I did respect what I thought would be their wishes and I refrained from snapping photographs of them. Difficult for me but I managed; however, they didn’t seem to mind our adult presence in and around them as we traveled from the house to the shop, brought out more and more food and mingled on the outskirts of the party. I keep wanting to call them children, but I know that it is derogatory to be called a child when you are a teen. Some of the youth even sought us out for some discussions and I learned how to do the Turtle – thanks Julia! For the reason above, none of these pictures show any people, just the Party Spot itself. Please do take note that all of these pictures were taken this morning indicating how respectful they were of our home and grounds. With the exception of a little pick-up this morning they didn’t make a mess at all and their behaviour was top-drawer. We made it through the party unscathed. They even cooked their own dinner by roasting hotdogs over the fire and making smores.
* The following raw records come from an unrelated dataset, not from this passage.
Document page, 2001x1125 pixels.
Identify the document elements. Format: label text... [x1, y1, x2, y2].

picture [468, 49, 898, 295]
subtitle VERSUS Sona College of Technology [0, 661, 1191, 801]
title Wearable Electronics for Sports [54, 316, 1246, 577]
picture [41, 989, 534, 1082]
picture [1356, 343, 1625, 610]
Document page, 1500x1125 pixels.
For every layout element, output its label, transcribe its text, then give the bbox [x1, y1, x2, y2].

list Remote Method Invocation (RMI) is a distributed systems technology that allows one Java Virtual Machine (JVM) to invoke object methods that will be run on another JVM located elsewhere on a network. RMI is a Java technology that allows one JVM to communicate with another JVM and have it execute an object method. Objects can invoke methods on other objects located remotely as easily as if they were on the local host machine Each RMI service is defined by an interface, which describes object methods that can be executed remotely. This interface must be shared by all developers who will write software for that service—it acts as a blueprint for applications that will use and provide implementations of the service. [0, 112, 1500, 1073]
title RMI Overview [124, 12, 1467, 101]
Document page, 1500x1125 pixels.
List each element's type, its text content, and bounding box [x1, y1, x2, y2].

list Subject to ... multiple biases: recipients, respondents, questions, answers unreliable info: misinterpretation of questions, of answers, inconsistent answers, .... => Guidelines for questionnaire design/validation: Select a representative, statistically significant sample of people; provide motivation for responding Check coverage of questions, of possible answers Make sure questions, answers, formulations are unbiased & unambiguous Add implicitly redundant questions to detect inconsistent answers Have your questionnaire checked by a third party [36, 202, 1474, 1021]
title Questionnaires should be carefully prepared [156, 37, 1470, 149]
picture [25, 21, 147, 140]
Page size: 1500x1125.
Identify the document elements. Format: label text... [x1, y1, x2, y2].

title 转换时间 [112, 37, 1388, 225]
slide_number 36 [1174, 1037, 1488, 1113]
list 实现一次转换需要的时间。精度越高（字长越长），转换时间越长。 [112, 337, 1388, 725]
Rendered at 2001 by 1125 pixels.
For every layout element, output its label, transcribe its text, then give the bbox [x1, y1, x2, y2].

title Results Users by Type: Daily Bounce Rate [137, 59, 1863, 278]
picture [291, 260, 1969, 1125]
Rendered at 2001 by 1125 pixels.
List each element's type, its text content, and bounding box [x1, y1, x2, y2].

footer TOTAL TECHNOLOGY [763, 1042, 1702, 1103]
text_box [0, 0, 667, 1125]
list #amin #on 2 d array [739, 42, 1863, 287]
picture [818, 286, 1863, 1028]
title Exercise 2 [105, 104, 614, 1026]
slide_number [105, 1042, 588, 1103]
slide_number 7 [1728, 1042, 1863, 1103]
No pizza delivery!
Post Script: If I might back up just a bit, I would like to give my two-cents worth on the “virtual invitation”. While the internet is a wonderful invention that no-one is exactly sure who created or when, it is very difficult to make it personal in a positive way; even though it makes things faster and easier. I am old school and still carry around a tablet of paper, as my grandparents would call it, and my favorite pens with me wherever I go, just in case I want to jot down, also from my grandparent’s vocabulary, some notes. A natural smile crossed my face when Bailey’s cool kid party invitation came in the mail, from the mailman – yes he is a man, with a real stamp affixed to it. I must say “Thank You Yvonne” for taking the time and effort involved to make it personal. I could and probably will write a whole blog on the importance of personalism and how it makes people feel and the difference it can make in their lives, but not today.